Copy out the items below verbatim, starting from the first line and continuing through the line that contains "Dot at: (300, 339)", including that line.

☆ ☆ ☆ ☆ ☆ ☆ ☆

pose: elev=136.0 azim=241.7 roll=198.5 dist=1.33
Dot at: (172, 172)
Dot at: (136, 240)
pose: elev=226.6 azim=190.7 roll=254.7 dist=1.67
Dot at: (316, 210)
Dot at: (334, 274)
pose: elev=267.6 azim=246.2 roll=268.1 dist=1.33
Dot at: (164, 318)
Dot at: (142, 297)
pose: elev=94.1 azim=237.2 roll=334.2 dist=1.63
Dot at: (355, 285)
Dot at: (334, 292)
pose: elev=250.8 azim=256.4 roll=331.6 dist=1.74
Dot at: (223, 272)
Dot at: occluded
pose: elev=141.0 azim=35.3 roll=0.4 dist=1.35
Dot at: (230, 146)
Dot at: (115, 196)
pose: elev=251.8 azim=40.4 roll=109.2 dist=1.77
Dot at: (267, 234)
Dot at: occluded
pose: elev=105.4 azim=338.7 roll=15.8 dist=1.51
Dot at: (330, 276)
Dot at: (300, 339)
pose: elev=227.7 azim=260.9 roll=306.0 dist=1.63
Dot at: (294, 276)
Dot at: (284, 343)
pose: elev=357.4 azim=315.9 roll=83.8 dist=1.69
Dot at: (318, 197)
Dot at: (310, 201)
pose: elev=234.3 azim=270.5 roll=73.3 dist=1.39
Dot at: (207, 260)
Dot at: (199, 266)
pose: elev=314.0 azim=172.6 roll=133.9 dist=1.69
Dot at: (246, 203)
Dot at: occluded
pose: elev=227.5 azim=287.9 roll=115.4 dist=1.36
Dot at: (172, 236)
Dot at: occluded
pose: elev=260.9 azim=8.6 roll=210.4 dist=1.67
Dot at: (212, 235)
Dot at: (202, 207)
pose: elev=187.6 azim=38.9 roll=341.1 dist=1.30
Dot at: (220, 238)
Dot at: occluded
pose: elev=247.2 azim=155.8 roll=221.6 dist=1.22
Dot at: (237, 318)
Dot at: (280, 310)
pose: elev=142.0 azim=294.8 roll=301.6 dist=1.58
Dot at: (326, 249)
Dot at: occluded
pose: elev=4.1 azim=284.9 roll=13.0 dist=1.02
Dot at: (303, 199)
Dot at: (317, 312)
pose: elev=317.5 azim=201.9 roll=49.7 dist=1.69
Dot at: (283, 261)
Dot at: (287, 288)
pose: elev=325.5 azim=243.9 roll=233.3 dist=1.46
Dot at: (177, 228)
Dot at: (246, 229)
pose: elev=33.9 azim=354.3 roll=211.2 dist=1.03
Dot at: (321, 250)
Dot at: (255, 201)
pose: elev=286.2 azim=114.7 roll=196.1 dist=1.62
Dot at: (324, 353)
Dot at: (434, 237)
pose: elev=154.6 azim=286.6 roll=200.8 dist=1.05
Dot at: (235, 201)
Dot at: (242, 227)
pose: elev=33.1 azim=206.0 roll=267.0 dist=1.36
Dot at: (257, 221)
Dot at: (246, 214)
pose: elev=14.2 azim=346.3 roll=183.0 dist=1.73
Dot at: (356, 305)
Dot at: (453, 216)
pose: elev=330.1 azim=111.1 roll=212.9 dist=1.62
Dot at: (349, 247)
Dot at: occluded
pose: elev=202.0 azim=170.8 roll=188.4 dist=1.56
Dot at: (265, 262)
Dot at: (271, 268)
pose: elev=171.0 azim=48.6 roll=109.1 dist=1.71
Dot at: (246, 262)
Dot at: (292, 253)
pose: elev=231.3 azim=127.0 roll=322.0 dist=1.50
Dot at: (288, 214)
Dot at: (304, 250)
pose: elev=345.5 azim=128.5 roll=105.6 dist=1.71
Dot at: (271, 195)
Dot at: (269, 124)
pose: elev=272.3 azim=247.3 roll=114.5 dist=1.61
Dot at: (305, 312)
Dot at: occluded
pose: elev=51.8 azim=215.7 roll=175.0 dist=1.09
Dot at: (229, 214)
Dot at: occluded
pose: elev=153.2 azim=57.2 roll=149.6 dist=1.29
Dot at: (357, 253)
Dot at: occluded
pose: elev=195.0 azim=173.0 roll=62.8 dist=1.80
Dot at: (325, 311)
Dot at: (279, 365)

☆ ☆ ☆ ☆ ☆ ☆ ☆

Output of the exercise:
pose: elev=136.0 azim=241.7 roll=198.5 dist=1.33
Dot at: (172, 172)
Dot at: (136, 240)
pose: elev=226.6 azim=190.7 roll=254.7 dist=1.67
Dot at: (316, 210)
Dot at: (334, 274)
pose: elev=267.6 azim=246.2 roll=268.1 dist=1.33
Dot at: (164, 318)
Dot at: (142, 297)
pose: elev=94.1 azim=237.2 roll=334.2 dist=1.63
Dot at: (355, 285)
Dot at: (334, 292)
pose: elev=250.8 azim=256.4 roll=331.6 dist=1.74
Dot at: (223, 272)
Dot at: occluded
pose: elev=141.0 azim=35.3 roll=0.4 dist=1.35
Dot at: (230, 146)
Dot at: (115, 196)
pose: elev=251.8 azim=40.4 roll=109.2 dist=1.77
Dot at: (267, 234)
Dot at: occluded
pose: elev=105.4 azim=338.7 roll=15.8 dist=1.51
Dot at: (330, 276)
Dot at: (300, 339)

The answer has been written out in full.